Exercise goal:
Set down all of the entries precisely as they were written.

Data provided:
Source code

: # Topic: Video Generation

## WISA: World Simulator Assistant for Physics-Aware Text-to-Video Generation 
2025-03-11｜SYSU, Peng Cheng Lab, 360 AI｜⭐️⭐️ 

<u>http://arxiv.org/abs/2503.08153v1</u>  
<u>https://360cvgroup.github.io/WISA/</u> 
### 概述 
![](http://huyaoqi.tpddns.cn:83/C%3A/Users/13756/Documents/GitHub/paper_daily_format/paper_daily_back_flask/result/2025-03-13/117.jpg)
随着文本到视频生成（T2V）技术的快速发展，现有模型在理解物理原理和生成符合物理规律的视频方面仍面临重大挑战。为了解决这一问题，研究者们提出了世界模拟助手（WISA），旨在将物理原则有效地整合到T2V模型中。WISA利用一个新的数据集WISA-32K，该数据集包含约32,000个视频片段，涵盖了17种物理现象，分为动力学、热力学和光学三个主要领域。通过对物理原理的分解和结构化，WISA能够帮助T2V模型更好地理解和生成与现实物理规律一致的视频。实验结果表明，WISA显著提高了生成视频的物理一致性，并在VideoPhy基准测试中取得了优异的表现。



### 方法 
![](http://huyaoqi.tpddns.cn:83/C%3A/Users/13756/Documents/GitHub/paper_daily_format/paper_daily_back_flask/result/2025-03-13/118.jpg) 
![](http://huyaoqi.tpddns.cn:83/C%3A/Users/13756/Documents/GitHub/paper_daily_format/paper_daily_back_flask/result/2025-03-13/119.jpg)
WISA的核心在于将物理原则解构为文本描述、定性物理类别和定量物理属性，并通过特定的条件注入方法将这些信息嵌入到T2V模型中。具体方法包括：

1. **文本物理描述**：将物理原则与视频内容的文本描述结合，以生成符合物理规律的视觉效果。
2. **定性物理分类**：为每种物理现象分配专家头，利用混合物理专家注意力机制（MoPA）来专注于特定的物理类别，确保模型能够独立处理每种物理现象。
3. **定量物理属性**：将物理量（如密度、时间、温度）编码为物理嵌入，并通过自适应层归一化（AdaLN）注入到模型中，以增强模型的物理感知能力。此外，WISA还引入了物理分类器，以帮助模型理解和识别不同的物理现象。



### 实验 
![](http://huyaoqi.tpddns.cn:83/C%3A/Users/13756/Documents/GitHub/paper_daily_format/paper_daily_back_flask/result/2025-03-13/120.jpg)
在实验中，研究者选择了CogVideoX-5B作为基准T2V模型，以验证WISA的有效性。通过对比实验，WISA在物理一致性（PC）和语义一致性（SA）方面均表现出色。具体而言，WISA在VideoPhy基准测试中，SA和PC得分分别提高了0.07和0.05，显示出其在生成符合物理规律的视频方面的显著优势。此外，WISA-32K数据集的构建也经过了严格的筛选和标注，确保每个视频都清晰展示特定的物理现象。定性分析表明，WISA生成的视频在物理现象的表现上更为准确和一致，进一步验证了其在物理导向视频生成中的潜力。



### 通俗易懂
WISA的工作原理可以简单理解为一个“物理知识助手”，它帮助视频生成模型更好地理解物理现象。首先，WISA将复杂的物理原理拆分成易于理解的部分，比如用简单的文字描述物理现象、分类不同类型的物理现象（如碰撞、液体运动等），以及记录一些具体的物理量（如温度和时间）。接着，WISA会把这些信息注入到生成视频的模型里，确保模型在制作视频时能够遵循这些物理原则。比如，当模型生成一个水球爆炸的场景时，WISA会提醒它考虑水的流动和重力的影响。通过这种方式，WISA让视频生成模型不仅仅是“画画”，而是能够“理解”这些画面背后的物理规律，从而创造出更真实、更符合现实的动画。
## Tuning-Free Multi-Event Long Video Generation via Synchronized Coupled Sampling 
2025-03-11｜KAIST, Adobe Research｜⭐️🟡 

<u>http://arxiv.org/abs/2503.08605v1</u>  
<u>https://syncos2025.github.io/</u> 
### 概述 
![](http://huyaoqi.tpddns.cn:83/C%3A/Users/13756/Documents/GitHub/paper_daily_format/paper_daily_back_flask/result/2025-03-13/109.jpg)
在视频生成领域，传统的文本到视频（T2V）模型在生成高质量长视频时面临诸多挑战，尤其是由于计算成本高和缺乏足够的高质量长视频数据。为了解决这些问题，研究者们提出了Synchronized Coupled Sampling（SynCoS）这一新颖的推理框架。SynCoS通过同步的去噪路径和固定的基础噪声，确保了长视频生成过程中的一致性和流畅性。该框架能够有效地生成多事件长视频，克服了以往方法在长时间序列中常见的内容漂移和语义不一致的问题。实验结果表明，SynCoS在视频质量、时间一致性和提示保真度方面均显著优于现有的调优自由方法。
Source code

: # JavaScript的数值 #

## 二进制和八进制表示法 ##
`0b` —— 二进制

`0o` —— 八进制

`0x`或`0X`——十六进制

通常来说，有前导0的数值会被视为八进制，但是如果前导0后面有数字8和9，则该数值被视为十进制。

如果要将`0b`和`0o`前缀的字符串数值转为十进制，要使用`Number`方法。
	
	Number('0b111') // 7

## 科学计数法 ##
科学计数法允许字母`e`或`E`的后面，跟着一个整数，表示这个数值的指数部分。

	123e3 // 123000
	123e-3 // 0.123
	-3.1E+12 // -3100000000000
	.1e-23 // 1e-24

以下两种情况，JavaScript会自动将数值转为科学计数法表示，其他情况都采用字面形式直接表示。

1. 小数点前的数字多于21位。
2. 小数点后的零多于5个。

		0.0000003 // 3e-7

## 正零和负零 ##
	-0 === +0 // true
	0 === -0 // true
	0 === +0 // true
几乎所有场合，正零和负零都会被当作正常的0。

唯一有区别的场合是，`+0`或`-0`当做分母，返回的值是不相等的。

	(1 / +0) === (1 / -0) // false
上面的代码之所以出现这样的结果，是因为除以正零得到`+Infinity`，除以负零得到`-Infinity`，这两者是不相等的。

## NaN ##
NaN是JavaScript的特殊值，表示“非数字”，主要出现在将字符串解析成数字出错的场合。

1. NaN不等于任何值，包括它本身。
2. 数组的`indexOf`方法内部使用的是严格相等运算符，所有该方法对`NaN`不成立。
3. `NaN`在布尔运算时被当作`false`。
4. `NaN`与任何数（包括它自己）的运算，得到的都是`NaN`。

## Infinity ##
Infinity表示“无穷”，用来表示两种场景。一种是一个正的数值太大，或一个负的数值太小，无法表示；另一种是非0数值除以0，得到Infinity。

Expected answer:
Source code

: # Topic: Video Generation

## WISA: World Simulator Assistant for Physics-Aware Text-to-Video Generation 
2025-03-11｜SYSU, Peng Cheng Lab, 360 AI｜⭐️⭐️ 

<u>http://arxiv.org/abs/2503.08153v1</u>  
<u>https://360cvgroup.github.io/WISA/</u> 
### 概述 
![](http://huyaoqi.tpddns.cn:83/C%3A/Users/13756/Documents/GitHub/paper_daily_format/paper_daily_back_flask/result/2025-03-13/117.jpg)
随着文本到视频生成（T2V）技术的快速发展，现有模型在理解物理原理和生成符合物理规律的视频方面仍面临重大挑战。为了解决这一问题，研究者们提出了世界模拟助手（WISA），旨在将物理原则有效地整合到T2V模型中。WISA利用一个新的数据集WISA-32K，该数据集包含约32,000个视频片段，涵盖了17种物理现象，分为动力学、热力学和光学三个主要领域。通过对物理原理的分解和结构化，WISA能够帮助T2V模型更好地理解和生成与现实物理规律一致的视频。实验结果表明，WISA显著提高了生成视频的物理一致性，并在VideoPhy基准测试中取得了优异的表现。



### 方法 
![](http://huyaoqi.tpddns.cn:83/C%3A/Users/13756/Documents/GitHub/paper_daily_format/paper_daily_back_flask/result/2025-03-13/118.jpg) 
![](http://huyaoqi.tpddns.cn:83/C%3A/Users/13756/Documents/GitHub/paper_daily_format/paper_daily_back_flask/result/2025-03-13/119.jpg)
WISA的核心在于将物理原则解构为文本描述、定性物理类别和定量物理属性，并通过特定的条件注入方法将这些信息嵌入到T2V模型中。具体方法包括：

1. **文本物理描述**：将物理原则与视频内容的文本描述结合，以生成符合物理规律的视觉效果。
2. **定性物理分类**：为每种物理现象分配专家头，利用混合物理专家注意力机制（MoPA）来专注于特定的物理类别，确保模型能够独立处理每种物理现象。
3. **定量物理属性**：将物理量（如密度、时间、温度）编码为物理嵌入，并通过自适应层归一化（AdaLN）注入到模型中，以增强模型的物理感知能力。此外，WISA还引入了物理分类器，以帮助模型理解和识别不同的物理现象。



### 实验 
![](http://huyaoqi.tpddns.cn:83/C%3A/Users/13756/Documents/GitHub/paper_daily_format/paper_daily_back_flask/result/2025-03-13/120.jpg)
在实验中，研究者选择了CogVideoX-5B作为基准T2V模型，以验证WISA的有效性。通过对比实验，WISA在物理一致性（PC）和语义一致性（SA）方面均表现出色。具体而言，WISA在VideoPhy基准测试中，SA和PC得分分别提高了0.07和0.05，显示出其在生成符合物理规律的视频方面的显著优势。此外，WISA-32K数据集的构建也经过了严格的筛选和标注，确保每个视频都清晰展示特定的物理现象。定性分析表明，WISA生成的视频在物理现象的表现上更为准确和一致，进一步验证了其在物理导向视频生成中的潜力。



### 通俗易懂
WISA的工作原理可以简单理解为一个“物理知识助手”，它帮助视频生成模型更好地理解物理现象。首先，WISA将复杂的物理原理拆分成易于理解的部分，比如用简单的文字描述物理现象、分类不同类型的物理现象（如碰撞、液体运动等），以及记录一些具体的物理量（如温度和时间）。接着，WISA会把这些信息注入到生成视频的模型里，确保模型在制作视频时能够遵循这些物理原则。比如，当模型生成一个水球爆炸的场景时，WISA会提醒它考虑水的流动和重力的影响。通过这种方式，WISA让视频生成模型不仅仅是“画画”，而是能够“理解”这些画面背后的物理规律，从而创造出更真实、更符合现实的动画。
## Tuning-Free Multi-Event Long Video Generation via Synchronized Coupled Sampling 
2025-03-11｜KAIST, Adobe Research｜⭐️🟡 

<u>http://arxiv.org/abs/2503.08605v1</u>  
<u>https://syncos2025.github.io/</u> 
### 概述 
![](http://huyaoqi.tpddns.cn:83/C%3A/Users/13756/Documents/GitHub/paper_daily_format/paper_daily_back_flask/result/2025-03-13/109.jpg)
在视频生成领域，传统的文本到视频（T2V）模型在生成高质量长视频时面临诸多挑战，尤其是由于计算成本高和缺乏足够的高质量长视频数据。为了解决这些问题，研究者们提出了Synchronized Coupled Sampling（SynCoS）这一新颖的推理框架。SynCoS通过同步的去噪路径和固定的基础噪声，确保了长视频生成过程中的一致性和流畅性。该框架能够有效地生成多事件长视频，克服了以往方法在长时间序列中常见的内容漂移和语义不一致的问题。实验结果表明，SynCoS在视频质量、时间一致性和提示保真度方面均显著优于现有的调优自由方法。
Source code

: # JavaScript的数值 #

## 二进制和八进制表示法 ##
`0b` —— 二进制

`0o` —— 八进制

`0x`或`0X`——十六进制

通常来说，有前导0的数值会被视为八进制，但是如果前导0后面有数字8和9，则该数值被视为十进制。

如果要将`0b`和`0o`前缀的字符串数值转为十进制，要使用`Number`方法。
	
	Number('0b111') // 7

## 科学计数法 ##
科学计数法允许字母`e`或`E`的后面，跟着一个整数，表示这个数值的指数部分。

	123e3 // 123000
	123e-3 // 0.123
	-3.1E+12 // -3100000000000
	.1e-23 // 1e-24

以下两种情况，JavaScript会自动将数值转为科学计数法表示，其他情况都采用字面形式直接表示。

1. 小数点前的数字多于21位。
2. 小数点后的零多于5个。

		0.0000003 // 3e-7

## 正零和负零 ##
	-0 === +0 // true
	0 === -0 // true
	0 === +0 // true
几乎所有场合，正零和负零都会被当作正常的0。

唯一有区别的场合是，`+0`或`-0`当做分母，返回的值是不相等的。

	(1 / +0) === (1 / -0) // false
上面的代码之所以出现这样的结果，是因为除以正零得到`+Infinity`，除以负零得到`-Infinity`，这两者是不相等的。

## NaN ##
NaN是JavaScript的特殊值，表示“非数字”，主要出现在将字符串解析成数字出错的场合。

1. NaN不等于任何值，包括它本身。
2. 数组的`indexOf`方法内部使用的是严格相等运算符，所有该方法对`NaN`不成立。
3. `NaN`在布尔运算时被当作`false`。
4. `NaN`与任何数（包括它自己）的运算，得到的都是`NaN`。

## Infinity ##
Infinity表示“无穷”，用来表示两种场景。一种是一个正的数值太大，或一个负的数值太小，无法表示；另一种是非0数值除以0，得到Infinity。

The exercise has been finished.